Last night as part of their Rock Docs segment, VH-1 premiered the documentary Finding the Funk. Directed by acclaimed author Nelson George, it documented the history of funk music, going inside the genre’s history, definition, and of course the legendary artists and the places of where it hailed from.
Of course, the documentary focuses on funk’s most legendary artists; James Brown, Sly and the Family Stone, Parliament-Funkadelic, Earth Wind & Fire and Prince. It talked about the reasons why these artists were hugely influential not only in this genre, but in music as a whole. Those reasons included Parliament-Funkadelic’s eccentric and comical styles, Sly and Family Stone’s interracial lineup which also featured women, Prince’s reign in the 1980s, and of course the landmark recordings including Sly and the Family Stone’s Stand, James Brown live recordings, and Earth Wind & Fire’s “Shining Star”.

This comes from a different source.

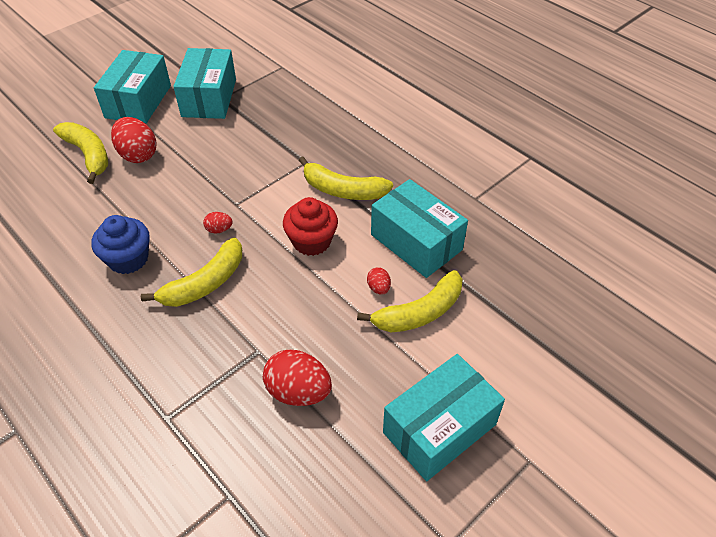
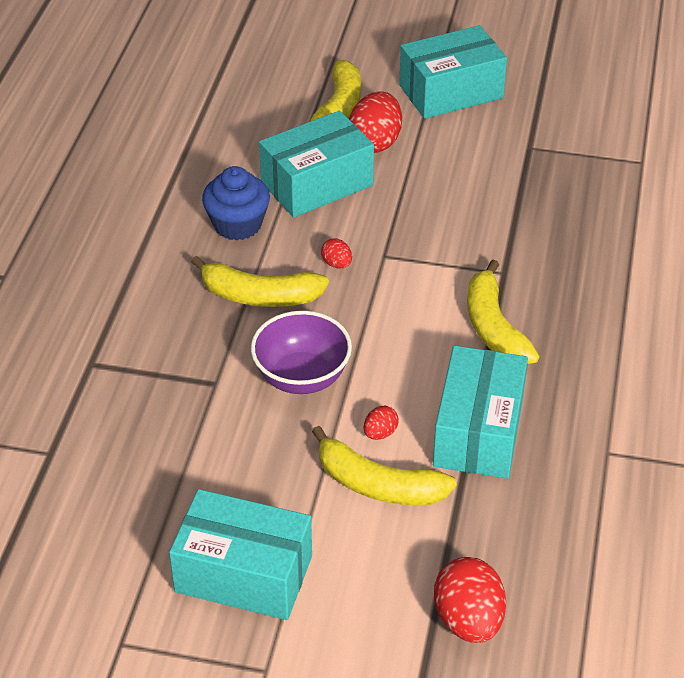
camera: 55 degrees right, 5 degrees down
turquoise box [173,48,236,119] -> turquoise box moved to [259,111,374,218]
red egg [263,349,332,406] -> red egg moved to [434,557,506,643]
red cupcake [283,197,338,256] -> none
none -> purple bowl [251,311,352,394]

Though Finding the Funk focused on places of where the music and artists originated from including New Orleans and the San Francisco Bay Area, it shined the biggest light on Dayton, Ohio. Despite not being as well known in the music world like Chicago, Atlanta, San Francisco, or even Seattle, the city is notable from hailing numerous funk bands including Ohio Players, Heatwave, and Roger Troutman & Zapp. Other interesting finds in the documentary includes LaBelle having the same stylist as KISS, and funk’s New Orleans origins.
With interviews ranging from legends like George Clinton, Sly Stone, and Bootsy Collins to newer artists like Michael “Mike-D” Diamond of the Beastie Boys and D’Angelo, Finding the Funk has truly shed a huge light on the genre, and showed how it influenced the music world as a whole.